Makgato and Ndlovu allegedly trespassed on Olivier's farm, searching for food, when they were shot and killed. A third person, Ndlovu's partner, Mabutho Ncube, was also shot but survived.

Community members found the Makgato and Ndlovu's decomposing remains in a pigsty in August. The accused were arrested in the same month.

The case is continuing.

GEORGE BUILDING COLLAPSE

On 6 May 2024, South Africans watched as anxiously as rescuers leaped into action after a five-storey building under construction collapsed in George, in the Western Cape.

Dozens of artisans were on site when the building came down, burying them under tonnes of rubble. Twenty-two artisans were rescued in the first few hours after the collapse.

An eleven-day rescue operation followed as disaster management raced to pull survivors from the collapsed building.

There were a number of miraculous escapes, as some artisans survived for days without food and water.

Eventually, all 62 artisans were accounted for, with 34 of them found dead.

More than seven months after the tragedy, investigations are still underway into the cause of the collapse.

The structural engineer who signed off on the plans for the building, Atholl Mitchell, has been suspended by the engineering council.

Investigators say it will take at least 12 months to conclude their work.

AKA MURDER

Almost two years after the murders of rapper Kiernan "AKA" Forbes and his friend Tebello "Tibz" Motsoane in Durban, the trial against the seven suspects is ready to begin.

Police made the breakthrough arrests in March 2024, just over a year after the duo were shot and killed at a restaurant in Florida Road in Durban.

In bail proceedings, the court heard that the hit on AKA was well planned, with each of the seven having a role in the murder.

While two of the accused are in Eswatini and with extradition efforts ongoing, the trial is set to start in February 2025.

EXTORTION

South Africa has seen an alarming spike in incidents of extortion in 2024.

The extortion has been linked to syndicates operating in the construction, taxi and protection industries.

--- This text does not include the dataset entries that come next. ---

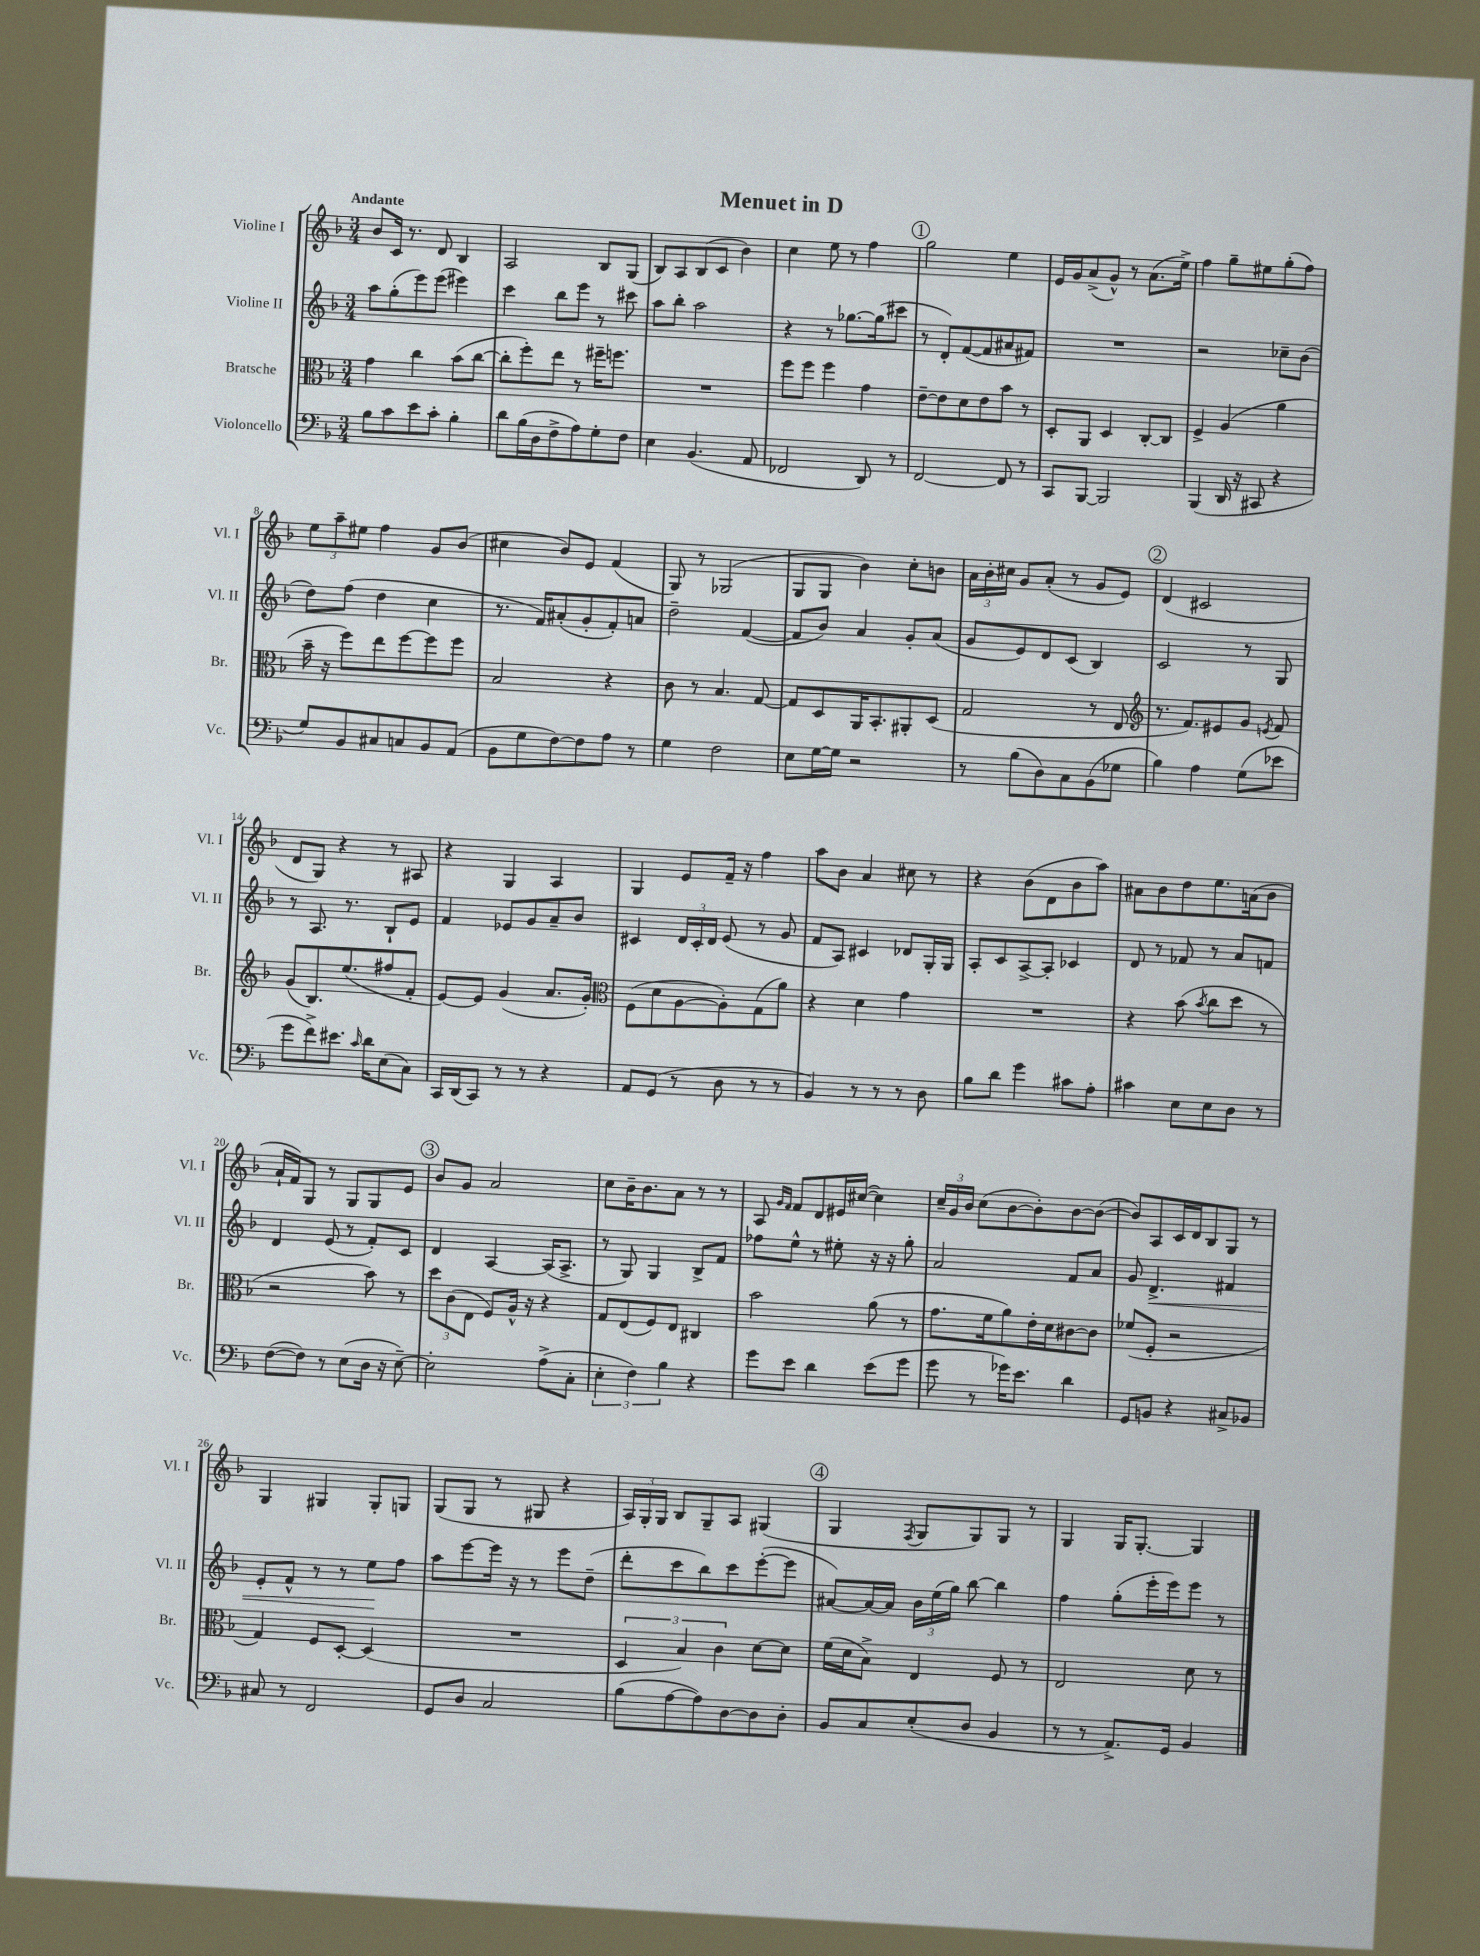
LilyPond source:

\header { title = "Menuet in D" }
<<
\new StaffGroup <<
\new Staff = "s0" \with { instrumentName = "Violine I" shortInstrumentName = "Vl. I" } {
    \clef treble \key f \major \numericTimeSignature \time 3/4 \tempo "Andante"
    \autoBeamOff bes'8[ c'16] r8. d'8 bes4 |
    a2 bes8[ g8]( |
    bes8[) a8 bes8( c'8] bes'4) |
    c''4 e''8 r8 f''4 |
    \mark \markup { \circle "1" } g''2 e''4 |
    e'16[ g'16 a'8->( g'8]-^) r8 a'8.[( e''16]->) |
    f''4 g''8[-- eis''8 g''8-.( f''8]) |
    \tuplet 3/2 { e''8[ a''8-- eis''8] } f''4 g'8[ bes'8]( |
    cis''4 bes'8[) e'8] f'4( |
    g8) r8 ges2( |
    g8[ g8] bes'4) c''8[-. b'8] |
    \tuplet 3/2 { a'16[ bes'16-. cis''16] } g'8[ a'8]-.( r8 g'8[ e'8]) |
    \mark \markup { \circle "2" } d'4( cis'2 |
    d'8[ g8]) r4 r8 ais8 |
    r4 g4 a4 |
    g4 e'8[ f'16]-- r16 f''4 |
    a''8[ bes'8] a'4 cis''8 r8 |
    r4 bes'8[( d'8 bes'8 a''8]) |
    ais'8[ bes'8 d''8 e''8. a'16( bes'8] |
    a'16[-! f'16) g8] r8 g8[ g8 e'8] |
    \mark \markup { \circle "3" } bes'8[ g'8] a'2 |
    c''8[ bes'16-- bes'8. a'8] r8 r8 |
    a8 \grace { g'16[ f'16] } f'8[ d'8 eis'16 cis''16]~( cis''4) |
    \tuplet 3/2 { c''16[-- g'16 bes'16] } c''8[( bes'8~ bes'8-.) bes'8~ bes'8]~( |
    bes'8[) a8 c'16 d'16 bes8 g8] r8 |
    g4 gis4 gis8[-. g8] |
    g8[( g8] r8 gis8 r4 |
    \tuplet 3/2 { a16[) g16-. g16] } bes8[ g8-- a8] gis4( |
    \mark \markup { \circle "4" } g4 \acciaccatura { f8 } g8[ g8) g8] r8 |
    g4 g16[ g8.]~-. g4 \bar "|." |
}
\new Staff = "s1" \with { instrumentName = "Violine II" shortInstrumentName = "Vl. II" } {
    \clef treble \key f \major \numericTimeSignature \time 3/4
    \autoBeamOff a''8[ g''8-.( e'''8) e'''8]( eis'''4) |
    c'''4 bes''8[ e'''8] r8 cis'''8 |
    a''8[ bes''8]-. a''2 |
    r4 r8 ges''8.[~ ges''16( cis'''8] |
    \mark \markup { \circle "1" } r8 d'8[-.) f'8~( f'8 ais'8 fis'8]) |
    R2. |
    r2 ces''8[-- bes'8]( |
    d''8[) f''8]( d''4 c''4 |
    r8. f'16[) ais'8-.( g'8-. f'8-.) a'8] |
    d''2-- f'4~( |
    f'8[ bes'8]) a'4 g'8[-. a'8]( |
    g'8[ e'8) d'8 c'8]( bes4) |
    \mark \markup { \circle "2" } c'2 r8 g8 |
    r8 a8. r8. bes8[-! e'8] |
    f'4 ees'8[ g'8 a'8-- bes'8] |
    cis'4 \tuplet 3/2 { d'16[ cis'16-. d'16] } e'8( r8 g'8 |
    f'8[ a8]) cis'4 des'8[ g16-. g16] |
    a8[-. c'8 a8~-> a8]-. ces'4 |
    d'8 r8 fes'8 r8 a'8[ f'8] |
    d'4 e'8( r8 f'8[-.) c'8] |
    \mark \markup { \circle "3" } d'4 a4~ a16[( a8.]-> |
    r8 g8) g4 bes8[-> f'8] |
    fes''8[ e''8]-^ r8 eis''8-. r16 r16 g''8-. |
    a'2 f'8[ a'8] |
    g'8 d'4.->\< fis'4 |
    e'8[-. f'8]-^ r8 r8 e''8[\! f''8] |
    a''8[ e'''8~ e'''16] r16 r8 e'''8[ d''8]--( |
    d'''8[-. c'''8 bes''8) c'''8 e'''8~-.( e'''8] |
    \mark \markup { \circle "4" } ais'8[~) ais'16~ ais'16] \tuplet 3/2 { bes'16[ e''16( g''16]) } bes''8~ bes''4 |
    f''4 g''8[-.( e'''16-. e'''16) e'''8] r8 \bar "|." |
}
\new Staff = "s2" \with { instrumentName = "Bratsche" shortInstrumentName = "Br." } {
    \clef alto \key f \major \numericTimeSignature \time 3/4
    \autoBeamOff g'4 c''4 bes'8[( c''8]~ |
    c''8[-. f''8-.) e''8] r8 fis''16[-- f''8.] |
    R2. |
    f''8[ f''8] f''4 g'4 |
    \mark \markup { \circle "1" } e'8[~-- e'8 d'8 e'8 bes'8] r8 |
    d8[-. a,8] d4 c8[~-. c8] |
    f4-> a4( a'4 |
    bes'16-- r16 f''8[) e''8 f''8~ f''8 f''8] |
    bes2 r4 |
    c'8 r8 bes4. g8~ |
    g8[ d8 a,16 bes,8.-. ais,8-. d8]( |
    g2 r8 e8 |
    \mark \markup { \circle "2" } \clef treble r8. f'8.[) eis'8 g'8] \acciaccatura { e'8 } f'8 |
    g'8[( bes8.) e''8.( fis''8 f'8]-. |
    e'8[~) e'8] g'4( a'8.[ g'16]-.) |
    \clef alto f8[( d'8 a8~ a8-.) g8( a'8]) |
    r4 d'4 g'4 |
    R2. |
    r4 bes'8( \acciaccatura { bes'8 } c''8[ d''8] r8 |
    r2 bes'8) r8 |
    \mark \markup { \circle "3" } \tuplet 3/2 { d''8[ c'8( e8] } f8[) a16]-^ r16 r4 |
    g8[ e8( f8) e8] cis4 |
    bes'2 a'8( r8 |
    g'8.[ f'16 a'8) e'16-. d'16 cis'8~ cis'8] |
    fes'8[( f8]-. r2 |
    g4) f8[ d8]~-. d4( |
    R2. |
    \tuplet 3/2 { d4 bes4) c'4 } d'8[~ d'8] |
    \mark \markup { \circle "4" } f'16[( d'16 bes8]->) e4 f8 r8 |
    e2 d'8 r8 \bar "|." |
}
\new Staff = "s3" \with { instrumentName = "Violoncello" shortInstrumentName = "Vc." } {
    \clef bass \key f \major \numericTimeSignature \time 3/4
    \autoBeamOff bes8[ c'8 e'8 c'8]-. bes4-. |
    d'8[ bes16( d16 f8-> a8) g8-. f8] |
    e4 bes,4.( a,8 |
    fes,2 d,8) r8 |
    \mark \markup { \circle "1" } f,2~ f,8 r8 |
    c,8[ bes,,8]~ bes,,2 |
    bes,,4( d,16 r16 cis,8 r4 |
    g8[) bes,8 cis8 c8 bes,8 a,8]( |
    bes,8[ g8 f8~) f8 a8] r8 |
    g4 f2 |
    e8[ g16~ g16] r2 |
    r8 bes8[( d8) c8 bes,8( ges8] |
    \mark \markup { \circle "2" } bes4) a4 g8[( ees'8] |
    g'8[ f'8->) eis'8.] \grace { c'16 } d'16[ e8( c8]) |
    c,16[ d,16( c,8]) r8 r8 r4 |
    a,8[ g,8]( r8 d8 r8 r8 |
    bes,4) r8 r8 r8 d8 |
    bes8[ d'8] g'4 cis'8[ a8]-. |
    cis'4 e8[ e8 d8] r8 |
    f8[~( f8]) r8 e8[( d16] r16 e8~--) |
    \mark \markup { \circle "3" } e2-. a8[->( c8]-. |
    \tuplet 3/2 { e4-. f4) bes4 } r4 |
    g'8[ e'8] d'4 e'8[( g'8] |
    g'8 r8 ges'16[) e'8.] d'4 |
    g,8[ b,8] r4 cis8[-> bes,8] |
    cis8 r8 f,2 |
    g,8[ d8] c2 |
    bes8[( a8~ a8) d8~ d8 d8]-. |
    \mark \markup { \circle "4" } bes,8[ c8 e8-.( d8] bes,4 |
    r8 r8 a,8.[->) g,16] bes,4 \bar "|." |
}
>>
>>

Police intervention has often led to deadly shoot-outs with suspects and while authorities have bemoaned that most incidents of extortion are not reported, there have been accusations in certain provinces that the police are in cahoots with the extortionists.

The Western Cape, Eastern Cape and KwaZulu-Natal appear to be hot beds for extortion syndicates, with a number of incidents reported in these provinces.

In an attempt to combat extortion, the SAPS opened a hotline for citizens to report extortion.